Posted on August 31, 2010 with tags tech. See the previous or next posts.
For a couple of weeks, one of the harddrives in my server has started to behave strangely. The RAID controller has started first reporting some drive timeouts (daily, when the drive runs a short or long smart test), and now it even kicks it out of the (RAID1) array.
And yet, during normal operation, there’s no read error or write error that I can trigger, and there are no reallocated sectors (according to smart). The only time when I can reproduce the error is:
- the drive is running a SMART short or long self-test
- a SMART query for the drive is being done (e.g.
-l selftest, etc.)
What happens when both these conditions are met? The the SMART query is taking ages (as in ~20-30 seconds). This might cause some such high delays that the drive itself will report a timeout error (if any I/O takes place at the same time), and log an error in its internal error log.

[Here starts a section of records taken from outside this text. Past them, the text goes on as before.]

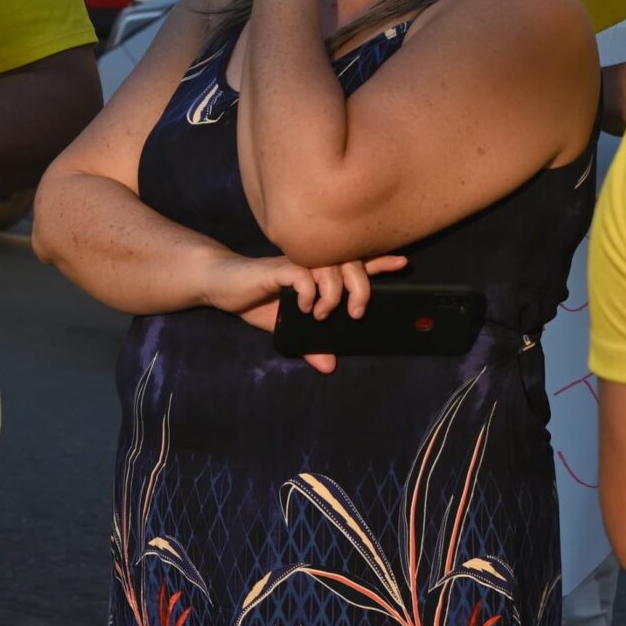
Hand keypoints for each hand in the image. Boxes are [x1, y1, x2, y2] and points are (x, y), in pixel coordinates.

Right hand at [203, 252, 409, 374]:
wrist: (223, 285)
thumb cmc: (256, 300)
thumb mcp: (287, 327)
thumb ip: (310, 343)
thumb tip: (329, 364)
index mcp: (318, 271)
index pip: (354, 263)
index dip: (379, 263)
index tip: (403, 263)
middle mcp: (311, 261)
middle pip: (349, 262)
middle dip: (360, 287)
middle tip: (357, 311)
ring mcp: (294, 263)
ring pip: (329, 268)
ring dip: (333, 294)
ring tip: (323, 313)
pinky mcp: (276, 268)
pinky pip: (302, 274)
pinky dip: (308, 292)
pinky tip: (303, 306)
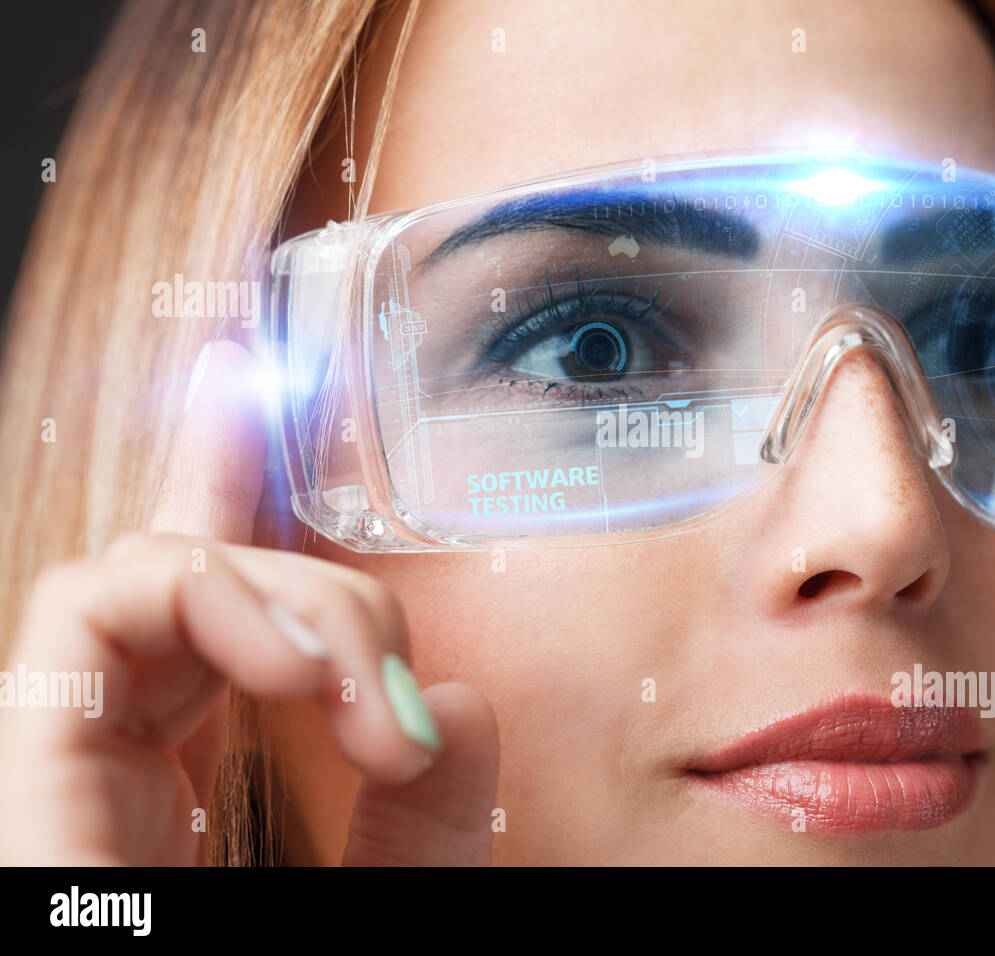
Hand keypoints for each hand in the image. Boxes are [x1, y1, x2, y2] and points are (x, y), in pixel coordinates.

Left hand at [0, 340, 497, 864]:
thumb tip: (467, 709)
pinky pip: (191, 679)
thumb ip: (408, 847)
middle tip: (362, 615)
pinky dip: (252, 605)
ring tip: (301, 473)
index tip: (329, 662)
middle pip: (143, 595)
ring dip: (264, 556)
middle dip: (280, 572)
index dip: (218, 586)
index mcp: (57, 825)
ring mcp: (103, 796)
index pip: (93, 613)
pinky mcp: (151, 814)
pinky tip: (278, 538)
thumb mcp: (336, 939)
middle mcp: (62, 791)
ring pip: (165, 620)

Another harddrive (identical brand): ~3s for SMART query during
selftest and I/O load, no issues whatsoever. For this harddrive,
smartctl -a reads a while, and then:
Error SMART Error Self-Test Log Read failed: Input/output error Smartctl: SMART Self Test Log Read Failed … real 0m39.029s
The timeout above also has generated lots of errors in the drive’s error log. I don’t know how to read these properly, but in any case they don’t seem too scary:
Error 144 occurred at disk power-on lifetime: 13552 hours (564 days + 16 hours) When the command that caused the error occurred, the device was doing SMART Offline or Self-test. After command completion occurred, registers were: ER ST SC SN CL CH DH -- -- -- -- -- -- -- 10 51 00 80 ae 39 40 Commands leading to the command that caused the error were: CR FR SC SN CL CH DH DC Powered_Up_Time Command/Feature_Name -- -- -- -- -- -- -- -- ---------------- -------------------- 61 80 70 80 ae 39 1c 08 41d+08:07:45.052 WRITE FPDMA QUEUED b0 d0 01 00 4f c2 00 08 41d+08:07:45.038 SMART READ DATA ec 00 01 00 00 00 00 08 41d+08:07:44.958 IDENTIFY DEVICE 2f 00 01 10 00 00 00 08 41d+08:07:44.957 READ LOG EXT 61 80 70 80 ae 39 1c 08 41d+08:07:37.960 WRITE FPDMA QUEUED
For some of the errors, all preceding commands are
WRITE FPDMA QUEUED, but all are during a “SMART Offline or Self-test” phase.
When a self-test is not being done, reading all the SMART data
smartctl -a) is very very quick, taking half a second.
The only thing I can think of is that the drive’s own area for storing SMART data is unhealthy, and reading it takes time, and a concurrent SMART test and I/O load makes it hard for the drive to do so. But again, I can’t trigger any real I/O error, nor at the beginning of the drive neither at the end, so…
This also happens when the drives is connected to a plain SATA port, skipping the RAID controller, so it’s not just the controller playing games on me.
I’m really confused now. Given my previous experience, this drive will die, should already have died, and yet, no I/O errors, just some timeouts. Do I just need to wait a couple more weeks?